Людей ты еще не пробовал живописать.
Можно ли изобразить ту жгучую горечь на лице твоей матери, с которой она после принятия вовнутрь удельного количества алкоголи начинает сетовать на свою судьбу, что ей ничего не преподнесла ничего кроме беспомощно нищего супруга, серого быта, неблагодарных детей, скупых и равнодушных к её бедам родичей и прочей несправедливости? Или ту кислую, колкую обиду, так жалко и убого съеживающую твоего отца, когда он тайком, как ему самому думается, плачет над бессилием перед своей нерасторопностью, невезучестью, ущербностью и вытекающим из них вопиющим неуважением к нему его младшего брата, способного в иной раз без малейшего зазрения совести пустить в него свои увесистые кулаки; то, как он с большим трудом перебарывает свои слезы, и как его всего трясут судороги сдавленного всхлипа? Или же то гнусавое самодовольство, с коим твой дядя отрыгивает из смердящего жерла своего поганого рта, злорадно скривленного в отвратительную ухмылку, всякие мерзости, называя вас всех слизняками дрянными, гнидами гнилостными, гноем вонючим, суками узкозадыми, шлюхами немытыми, блядунами паршивыми и тому подобными гнусностями?
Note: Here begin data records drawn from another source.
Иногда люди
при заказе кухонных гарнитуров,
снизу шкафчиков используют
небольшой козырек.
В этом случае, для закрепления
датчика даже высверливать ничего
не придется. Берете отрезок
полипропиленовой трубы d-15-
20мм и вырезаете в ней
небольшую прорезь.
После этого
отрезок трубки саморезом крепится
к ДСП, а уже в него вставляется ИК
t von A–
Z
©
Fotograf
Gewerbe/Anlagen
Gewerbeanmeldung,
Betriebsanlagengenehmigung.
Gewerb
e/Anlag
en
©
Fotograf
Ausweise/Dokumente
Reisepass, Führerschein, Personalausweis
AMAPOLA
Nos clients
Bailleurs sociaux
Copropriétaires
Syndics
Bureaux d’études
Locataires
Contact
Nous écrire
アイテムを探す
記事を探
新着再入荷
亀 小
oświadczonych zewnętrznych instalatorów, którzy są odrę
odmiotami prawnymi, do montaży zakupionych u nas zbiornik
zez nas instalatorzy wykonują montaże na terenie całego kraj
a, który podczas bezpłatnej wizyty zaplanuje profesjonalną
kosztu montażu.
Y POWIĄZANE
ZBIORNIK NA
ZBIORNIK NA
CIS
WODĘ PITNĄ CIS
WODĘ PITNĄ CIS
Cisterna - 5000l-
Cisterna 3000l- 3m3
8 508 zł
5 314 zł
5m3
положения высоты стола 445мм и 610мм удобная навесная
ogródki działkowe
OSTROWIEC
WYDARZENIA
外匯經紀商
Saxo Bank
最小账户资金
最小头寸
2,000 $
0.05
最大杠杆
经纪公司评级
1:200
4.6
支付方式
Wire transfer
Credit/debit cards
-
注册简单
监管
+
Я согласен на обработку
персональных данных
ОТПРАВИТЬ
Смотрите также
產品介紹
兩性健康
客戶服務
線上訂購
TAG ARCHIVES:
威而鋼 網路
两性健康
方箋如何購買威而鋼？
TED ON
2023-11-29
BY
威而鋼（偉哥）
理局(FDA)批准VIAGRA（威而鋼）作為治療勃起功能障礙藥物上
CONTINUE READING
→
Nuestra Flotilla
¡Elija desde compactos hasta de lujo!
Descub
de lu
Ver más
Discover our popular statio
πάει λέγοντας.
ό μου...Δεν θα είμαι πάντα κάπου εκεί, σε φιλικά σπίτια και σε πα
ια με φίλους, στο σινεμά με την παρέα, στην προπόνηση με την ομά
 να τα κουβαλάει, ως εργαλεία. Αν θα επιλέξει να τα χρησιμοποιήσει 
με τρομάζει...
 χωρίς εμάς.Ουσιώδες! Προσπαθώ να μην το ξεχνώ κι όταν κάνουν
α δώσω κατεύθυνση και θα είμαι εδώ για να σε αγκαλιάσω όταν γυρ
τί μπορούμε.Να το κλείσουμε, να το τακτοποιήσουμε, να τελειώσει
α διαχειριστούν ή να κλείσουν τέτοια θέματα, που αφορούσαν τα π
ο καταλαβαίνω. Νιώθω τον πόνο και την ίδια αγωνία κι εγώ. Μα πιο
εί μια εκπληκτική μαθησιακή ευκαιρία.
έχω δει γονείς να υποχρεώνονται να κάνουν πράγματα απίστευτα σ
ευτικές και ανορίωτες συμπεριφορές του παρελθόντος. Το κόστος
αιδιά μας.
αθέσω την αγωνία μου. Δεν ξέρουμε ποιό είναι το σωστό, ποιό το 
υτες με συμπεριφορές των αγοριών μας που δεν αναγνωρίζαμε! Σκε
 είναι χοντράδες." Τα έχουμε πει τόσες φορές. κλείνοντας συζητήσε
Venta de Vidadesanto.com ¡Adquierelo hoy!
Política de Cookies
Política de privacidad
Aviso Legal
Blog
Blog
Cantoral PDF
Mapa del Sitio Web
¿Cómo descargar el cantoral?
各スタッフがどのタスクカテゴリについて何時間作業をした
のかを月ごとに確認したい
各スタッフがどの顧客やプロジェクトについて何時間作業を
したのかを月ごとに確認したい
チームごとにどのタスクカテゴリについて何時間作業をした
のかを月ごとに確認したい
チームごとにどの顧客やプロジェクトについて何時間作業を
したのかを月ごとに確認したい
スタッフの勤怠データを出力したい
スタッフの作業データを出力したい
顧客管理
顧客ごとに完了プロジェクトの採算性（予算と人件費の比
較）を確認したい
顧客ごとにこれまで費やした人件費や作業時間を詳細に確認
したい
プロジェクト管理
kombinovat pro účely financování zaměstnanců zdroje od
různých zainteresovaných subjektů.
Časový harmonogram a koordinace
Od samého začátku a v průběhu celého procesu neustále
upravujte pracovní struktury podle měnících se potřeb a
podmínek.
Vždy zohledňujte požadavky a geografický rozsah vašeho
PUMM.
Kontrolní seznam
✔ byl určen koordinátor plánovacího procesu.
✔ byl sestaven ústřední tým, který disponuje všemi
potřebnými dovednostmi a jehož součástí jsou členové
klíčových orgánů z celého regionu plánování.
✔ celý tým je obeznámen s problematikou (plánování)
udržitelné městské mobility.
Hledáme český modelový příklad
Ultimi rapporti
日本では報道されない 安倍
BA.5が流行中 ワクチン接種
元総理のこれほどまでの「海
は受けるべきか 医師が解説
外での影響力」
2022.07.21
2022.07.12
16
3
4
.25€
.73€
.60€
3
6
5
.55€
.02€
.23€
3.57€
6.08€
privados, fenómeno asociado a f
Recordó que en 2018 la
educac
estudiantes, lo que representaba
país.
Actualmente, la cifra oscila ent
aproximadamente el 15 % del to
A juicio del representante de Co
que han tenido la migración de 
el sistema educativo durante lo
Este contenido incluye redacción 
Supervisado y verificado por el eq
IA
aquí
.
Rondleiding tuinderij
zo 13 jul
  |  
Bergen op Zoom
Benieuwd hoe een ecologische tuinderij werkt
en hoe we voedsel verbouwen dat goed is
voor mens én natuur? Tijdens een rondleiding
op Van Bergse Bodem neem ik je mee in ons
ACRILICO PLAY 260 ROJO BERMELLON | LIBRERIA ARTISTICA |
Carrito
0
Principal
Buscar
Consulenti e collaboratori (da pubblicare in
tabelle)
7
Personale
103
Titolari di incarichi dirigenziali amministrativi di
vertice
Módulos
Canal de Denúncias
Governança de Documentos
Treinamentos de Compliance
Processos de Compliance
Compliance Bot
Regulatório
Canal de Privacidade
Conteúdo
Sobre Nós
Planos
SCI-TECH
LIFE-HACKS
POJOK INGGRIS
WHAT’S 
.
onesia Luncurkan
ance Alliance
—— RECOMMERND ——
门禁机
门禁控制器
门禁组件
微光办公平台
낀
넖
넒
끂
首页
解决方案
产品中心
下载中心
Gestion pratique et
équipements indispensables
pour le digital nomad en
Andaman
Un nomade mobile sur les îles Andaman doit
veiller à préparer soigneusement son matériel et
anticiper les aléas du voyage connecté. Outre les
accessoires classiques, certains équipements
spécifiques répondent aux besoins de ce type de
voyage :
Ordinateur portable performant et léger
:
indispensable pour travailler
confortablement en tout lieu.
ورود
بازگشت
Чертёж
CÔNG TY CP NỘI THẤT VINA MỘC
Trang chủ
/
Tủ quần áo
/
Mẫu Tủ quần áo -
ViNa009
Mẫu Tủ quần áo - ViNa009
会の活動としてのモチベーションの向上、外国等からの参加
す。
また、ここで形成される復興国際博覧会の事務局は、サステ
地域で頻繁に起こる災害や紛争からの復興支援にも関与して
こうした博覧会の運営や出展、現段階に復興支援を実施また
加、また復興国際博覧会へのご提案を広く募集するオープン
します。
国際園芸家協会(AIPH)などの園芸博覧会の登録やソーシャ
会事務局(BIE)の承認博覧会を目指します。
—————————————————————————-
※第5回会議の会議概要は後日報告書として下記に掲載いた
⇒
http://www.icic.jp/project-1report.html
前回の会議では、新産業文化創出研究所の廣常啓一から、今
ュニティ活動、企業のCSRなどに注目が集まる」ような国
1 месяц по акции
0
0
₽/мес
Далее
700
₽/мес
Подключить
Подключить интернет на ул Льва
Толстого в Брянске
Да и стоит ли? Возможно, это всё когда-нибудь перестанет снедать тебя, если начнешь постепенно отлынивать в сторону спасительной безучастности.
Чей образ действительно стоило бы написать, так это твоей соседки Инги, которая почему-то не перестает называть тебя Артуром, не подозревая, что у киргизов это имя не особо распространено. И ты не поправляешь её: Артур звучит ничуть не хуже, чем твоё родное имя Тимур. Особенно из её уст. Ты бы с огромной усладой взялся выводить на бумаге её милый силуэт в полупрофиль – изящную симметрию плеч, изгиб шеи, соблазнительно открытый затылок под подобранными в охапочку на макушке волосами, пухленькую, как у капризного ребенка, щечку, округленькое острие подбородка, густую щеточку ресниц на лениво приопущенном веке и пряди волос, ниспадающих на плечико, шею, лицо... А рука твоя так и просится начертить слаженные линии её стройных ног, пригожих икр и чашечек колен, красивых бедер; она бы дрожала, рисуя купола её грудей и волны её талии, до того чарующе, до того трогательно, до того поэтично очерчивающие всю женскую сущность её изумительного телосложения. Может ли красота быть жизнеутверждающей средь уродства окружающей тебя действительности? Нет, напротив – она причиняет тебе нестерпимую боль и угнетает…
Как-нибудь ты напишешь картину, где будет изображен погрязший крыльями в слякоти мотыль, беспомощно перебирающий в воздухе ножками, и летающая перед его взором бабочка с большими белоснежными крыльями. Назовешь её "Контрастом". А пока всё, что ты хочешь изобразить – эти белеющие в сгущающемся сумраке хлопья тополиного пуха, беззаботно парящие в умиротворенном беспорядке, подобно твоим мыслям.
Малодушная прохлада сумерек приятно пощипывает твои оголенные предплечья и голени, напоминая, что пора уже спускаться с крыши веранды, пока совсем не стемнело. Ты вернешься сюда завтрашним вечером.